◆ What to do
The answer must be every line of the data that holds the word "vous".

◆ Input
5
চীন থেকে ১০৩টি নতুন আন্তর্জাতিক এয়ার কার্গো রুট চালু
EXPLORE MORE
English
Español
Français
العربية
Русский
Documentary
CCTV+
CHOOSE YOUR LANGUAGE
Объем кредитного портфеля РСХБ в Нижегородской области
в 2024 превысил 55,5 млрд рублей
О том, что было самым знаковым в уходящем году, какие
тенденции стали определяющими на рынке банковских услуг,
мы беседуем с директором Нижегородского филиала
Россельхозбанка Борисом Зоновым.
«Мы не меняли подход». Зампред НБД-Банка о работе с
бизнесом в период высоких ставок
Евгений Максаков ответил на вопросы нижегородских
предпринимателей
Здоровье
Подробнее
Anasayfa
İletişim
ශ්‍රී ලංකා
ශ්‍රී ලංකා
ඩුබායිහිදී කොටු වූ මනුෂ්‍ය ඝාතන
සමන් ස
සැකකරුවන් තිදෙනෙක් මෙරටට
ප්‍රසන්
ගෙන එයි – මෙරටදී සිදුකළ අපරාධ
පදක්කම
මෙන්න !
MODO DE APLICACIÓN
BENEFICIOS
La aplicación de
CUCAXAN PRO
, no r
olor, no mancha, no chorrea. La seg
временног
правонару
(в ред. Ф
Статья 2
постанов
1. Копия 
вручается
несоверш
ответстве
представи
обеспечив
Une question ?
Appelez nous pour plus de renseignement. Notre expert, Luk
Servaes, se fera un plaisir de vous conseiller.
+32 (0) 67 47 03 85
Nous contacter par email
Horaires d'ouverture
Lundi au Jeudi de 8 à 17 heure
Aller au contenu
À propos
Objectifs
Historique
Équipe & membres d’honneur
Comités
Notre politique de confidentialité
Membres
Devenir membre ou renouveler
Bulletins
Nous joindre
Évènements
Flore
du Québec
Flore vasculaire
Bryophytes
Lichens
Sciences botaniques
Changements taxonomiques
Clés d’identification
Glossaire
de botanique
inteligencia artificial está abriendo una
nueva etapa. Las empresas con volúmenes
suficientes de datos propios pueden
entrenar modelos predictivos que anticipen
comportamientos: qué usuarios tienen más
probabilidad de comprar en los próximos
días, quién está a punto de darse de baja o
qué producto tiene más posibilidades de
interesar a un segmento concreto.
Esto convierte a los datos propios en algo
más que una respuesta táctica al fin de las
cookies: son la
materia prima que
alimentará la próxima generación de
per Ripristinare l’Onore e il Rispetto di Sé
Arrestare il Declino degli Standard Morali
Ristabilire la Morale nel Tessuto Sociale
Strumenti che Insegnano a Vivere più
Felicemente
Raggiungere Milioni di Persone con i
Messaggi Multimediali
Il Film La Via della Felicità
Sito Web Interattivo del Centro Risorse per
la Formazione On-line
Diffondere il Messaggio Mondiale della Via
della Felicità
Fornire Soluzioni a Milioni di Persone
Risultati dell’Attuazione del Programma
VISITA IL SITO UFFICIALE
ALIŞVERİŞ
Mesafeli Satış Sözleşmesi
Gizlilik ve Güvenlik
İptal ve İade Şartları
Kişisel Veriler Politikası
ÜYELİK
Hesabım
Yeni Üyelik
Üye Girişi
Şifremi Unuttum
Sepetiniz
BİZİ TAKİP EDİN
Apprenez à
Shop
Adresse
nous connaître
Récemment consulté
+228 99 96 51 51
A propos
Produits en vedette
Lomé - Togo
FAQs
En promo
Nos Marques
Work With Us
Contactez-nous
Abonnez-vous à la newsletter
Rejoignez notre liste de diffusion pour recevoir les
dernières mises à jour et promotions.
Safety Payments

* * *

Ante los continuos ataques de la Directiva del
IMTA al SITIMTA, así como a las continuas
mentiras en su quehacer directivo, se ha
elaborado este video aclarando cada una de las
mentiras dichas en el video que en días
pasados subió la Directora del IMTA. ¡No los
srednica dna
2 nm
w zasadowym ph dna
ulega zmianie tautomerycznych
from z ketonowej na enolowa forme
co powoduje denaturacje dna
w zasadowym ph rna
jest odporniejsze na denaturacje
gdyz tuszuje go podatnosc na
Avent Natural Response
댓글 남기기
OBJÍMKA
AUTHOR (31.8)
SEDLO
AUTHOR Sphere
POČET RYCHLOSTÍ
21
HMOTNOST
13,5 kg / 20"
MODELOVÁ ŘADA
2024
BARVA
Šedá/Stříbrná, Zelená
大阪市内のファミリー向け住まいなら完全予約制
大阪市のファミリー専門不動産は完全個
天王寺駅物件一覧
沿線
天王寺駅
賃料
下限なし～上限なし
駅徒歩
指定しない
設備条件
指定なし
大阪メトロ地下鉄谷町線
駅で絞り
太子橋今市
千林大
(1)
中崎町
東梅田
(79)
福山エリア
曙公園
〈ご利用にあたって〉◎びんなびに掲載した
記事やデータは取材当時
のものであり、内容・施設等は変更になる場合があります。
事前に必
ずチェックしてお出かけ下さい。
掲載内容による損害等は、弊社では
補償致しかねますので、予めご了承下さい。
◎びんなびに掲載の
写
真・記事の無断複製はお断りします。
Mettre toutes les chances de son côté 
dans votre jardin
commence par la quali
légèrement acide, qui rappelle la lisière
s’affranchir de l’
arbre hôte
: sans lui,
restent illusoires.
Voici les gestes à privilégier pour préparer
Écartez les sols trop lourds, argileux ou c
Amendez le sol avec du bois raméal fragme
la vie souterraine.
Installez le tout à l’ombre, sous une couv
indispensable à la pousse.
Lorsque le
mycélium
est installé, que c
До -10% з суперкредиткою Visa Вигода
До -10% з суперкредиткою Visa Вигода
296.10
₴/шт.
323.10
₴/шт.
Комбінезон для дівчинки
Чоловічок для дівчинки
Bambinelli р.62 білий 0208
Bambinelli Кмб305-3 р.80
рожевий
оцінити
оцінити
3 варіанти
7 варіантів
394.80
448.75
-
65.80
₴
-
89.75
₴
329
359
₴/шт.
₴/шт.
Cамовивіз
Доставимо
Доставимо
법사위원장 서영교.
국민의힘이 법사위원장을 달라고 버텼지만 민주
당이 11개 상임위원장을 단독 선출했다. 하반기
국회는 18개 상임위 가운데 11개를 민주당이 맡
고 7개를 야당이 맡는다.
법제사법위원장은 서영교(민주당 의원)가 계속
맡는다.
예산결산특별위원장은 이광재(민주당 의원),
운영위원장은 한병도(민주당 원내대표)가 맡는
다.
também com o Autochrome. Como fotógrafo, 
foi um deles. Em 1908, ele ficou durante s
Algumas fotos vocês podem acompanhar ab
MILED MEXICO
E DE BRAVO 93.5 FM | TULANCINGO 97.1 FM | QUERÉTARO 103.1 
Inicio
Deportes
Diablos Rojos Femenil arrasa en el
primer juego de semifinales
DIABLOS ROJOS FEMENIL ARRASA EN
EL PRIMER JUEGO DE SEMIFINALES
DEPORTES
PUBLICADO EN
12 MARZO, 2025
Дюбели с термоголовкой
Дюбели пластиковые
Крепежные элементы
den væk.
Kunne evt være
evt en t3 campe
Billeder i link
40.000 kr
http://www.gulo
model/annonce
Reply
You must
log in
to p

◆ Expected answer
Servaes, se fera un plaisir de vous conseiller.
Abonnez-vous à la newsletter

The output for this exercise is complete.